Supreme Court Sets Arguments in Texas Admissions Case
The U.S. Supreme Court has set oral arguments for the case challenging race-conscious admissions at the University of Texas at Austin—scheduling them to take place smack in the middle of the final weeks of the presidential campaign.
The justices will hear arguments in Fisher v. University of Texas (Case No. 11-345) on Oct. 10, the court said Monday. That will be during the second week of arguments of the court's new term, which begins Oct. 1. It also comes between the first and second (of three) presidential debates and less than a month before Election Day.

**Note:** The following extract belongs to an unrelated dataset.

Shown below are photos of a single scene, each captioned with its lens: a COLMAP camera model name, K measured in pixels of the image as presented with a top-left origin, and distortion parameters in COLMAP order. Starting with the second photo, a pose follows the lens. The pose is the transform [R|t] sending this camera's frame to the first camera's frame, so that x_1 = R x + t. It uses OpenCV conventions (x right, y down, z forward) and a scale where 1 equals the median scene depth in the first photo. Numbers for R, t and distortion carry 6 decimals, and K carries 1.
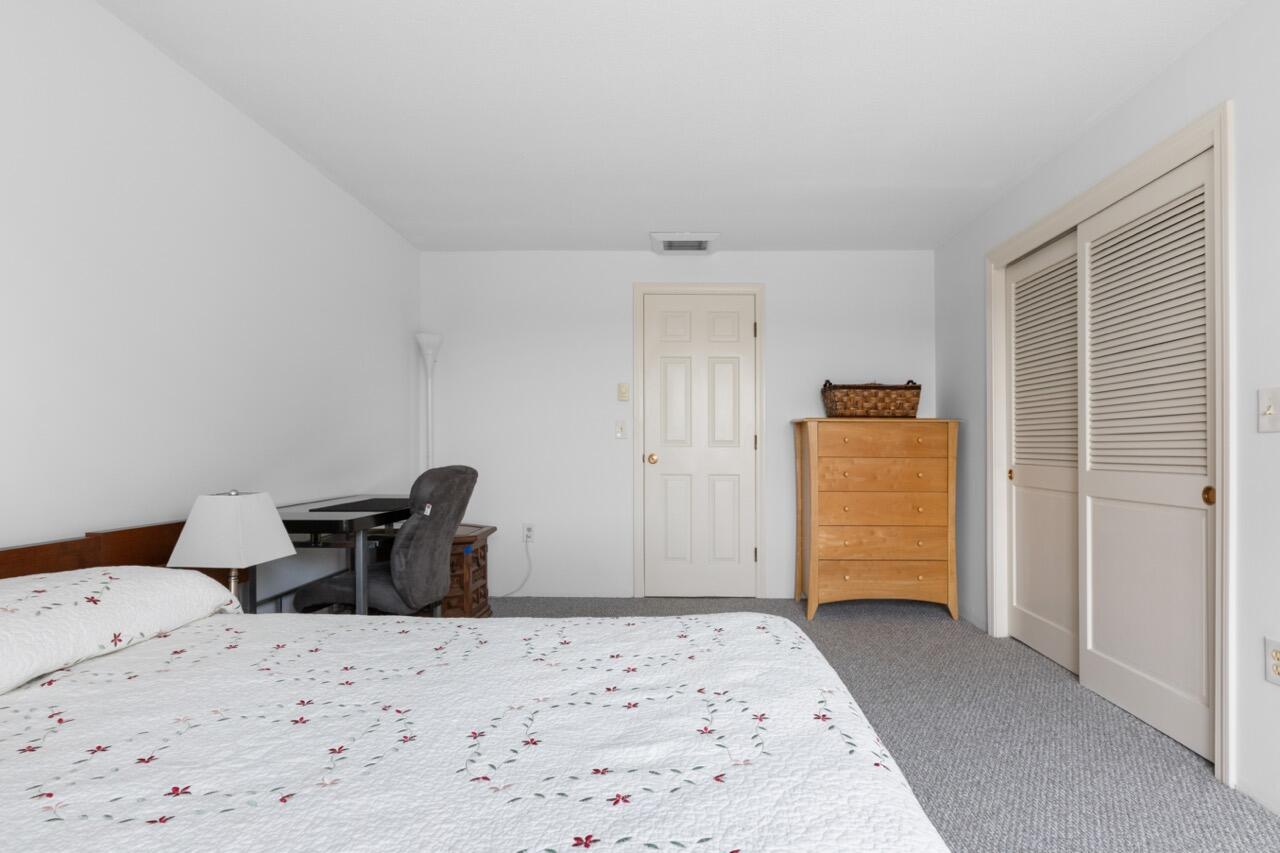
lens RADIAL K [[678.7, 0, 640.0], [0, 678.7, 441.9], [0, 0, 1]] dist [-0.004482, -0.000632]
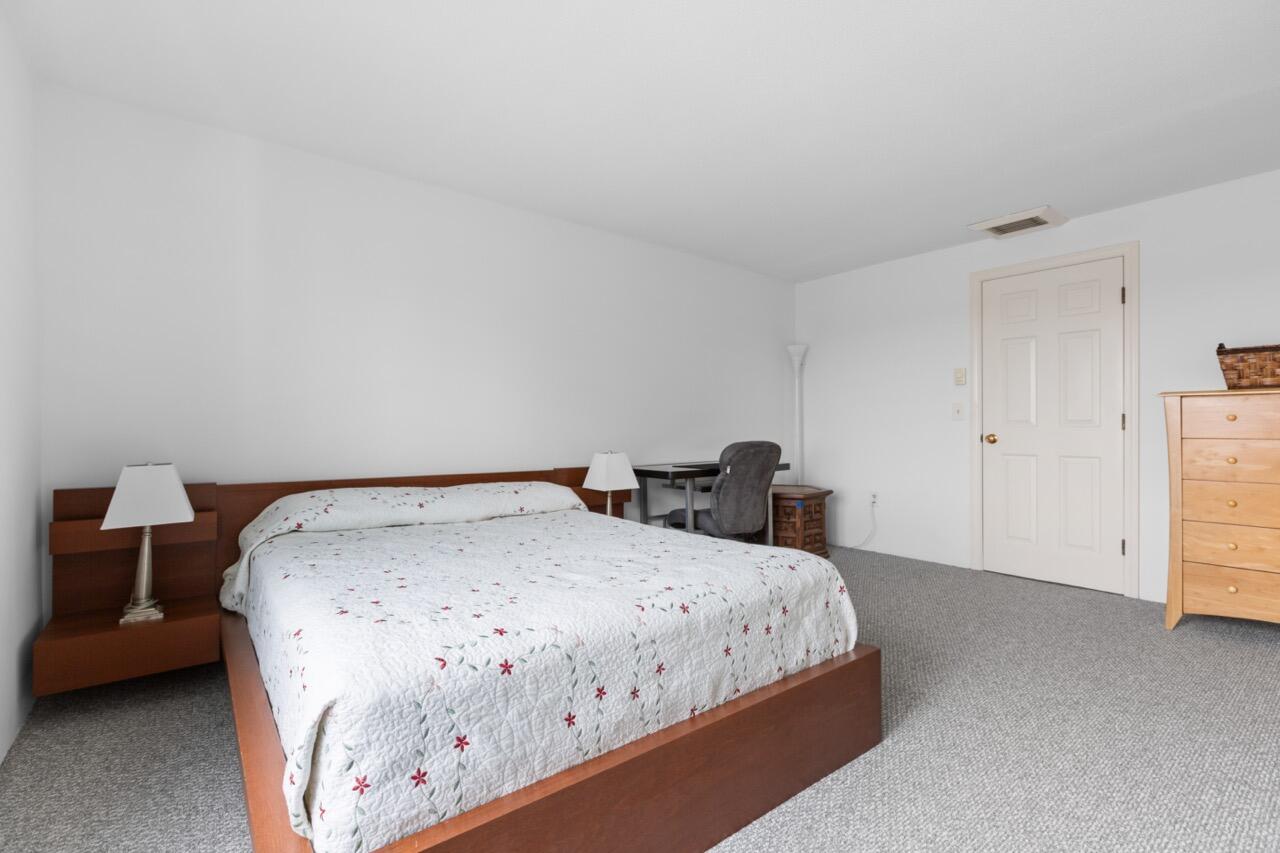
lens RADIAL K [[587.7, 0, 628.6], [0, 587.7, 427.8], [0, 0, 1]] dist [0.002687, 0.000297]
pose [[0.618962, -0.005657, -0.785401, 0.401595], [0.008724, 0.999962, -0.000326, 0.003495], [0.785373, -0.006650, 0.618988, 0.008710]]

The court will be weighing the constitutionality of a program in which the University of Texas at Austin considers race as one factor for admission after Texas students from the top 10 percent of their high school classes claim undergraduate places guaranteed by a state law. The admissions program was challenged by two white students who were denied admission to the 2008 entering class at the UT main campus in Austin. Only one of the two, Abigail Fisher, is involved in the Supreme Court appeal.
The Texas case presents one of the more high-profile issues for the court's new term, coming after the blockbuster term in which the justices issued major rulings on the Affordable Care Act, Arizona's immigration enforcement, and public-sector unions.
Many legal observers believe that the court's conservatives are inclined to use the case to further restrict or prohibit the consideration of race in college admissions. Whether there are five votes for such an outcome is the big question. Justice Elena Kagan is not participating in the case, presumably because she was U.S. solicitor general when President Obama's administration filed a brief in a federal appeals court backing the university's consideration of race. A panel of the U.S. Court of Appeals for the 5th Circuit, in New Orleans, upheld the Texas program in January 2011 under the 14th Amendment's equal-protection clause.
Donald B. Verrilli Jr., the current solicitor general, said recently that the U.S. Department of Justice was weighing whether to file a friend-of-the-court brief in Fisher.
"The department's got a judgment to make about whether to file in the Supreme Court and what to say," Verrilli said at a July 11 forum at the Heritage Foundation in Washington. It would be highly unusual, though, for the solicitor general not to file a brief in such a high-profile case, especially one in which the federal government took a position at the appellate court level.
The merits briefs on behalf of Abigail Fisher, against race-based action in admissions, were filed in May. The merits brief on behalf of the University of Texas is due Aug. 6, with friend-of-the-court briefs on the university's side due a week after that.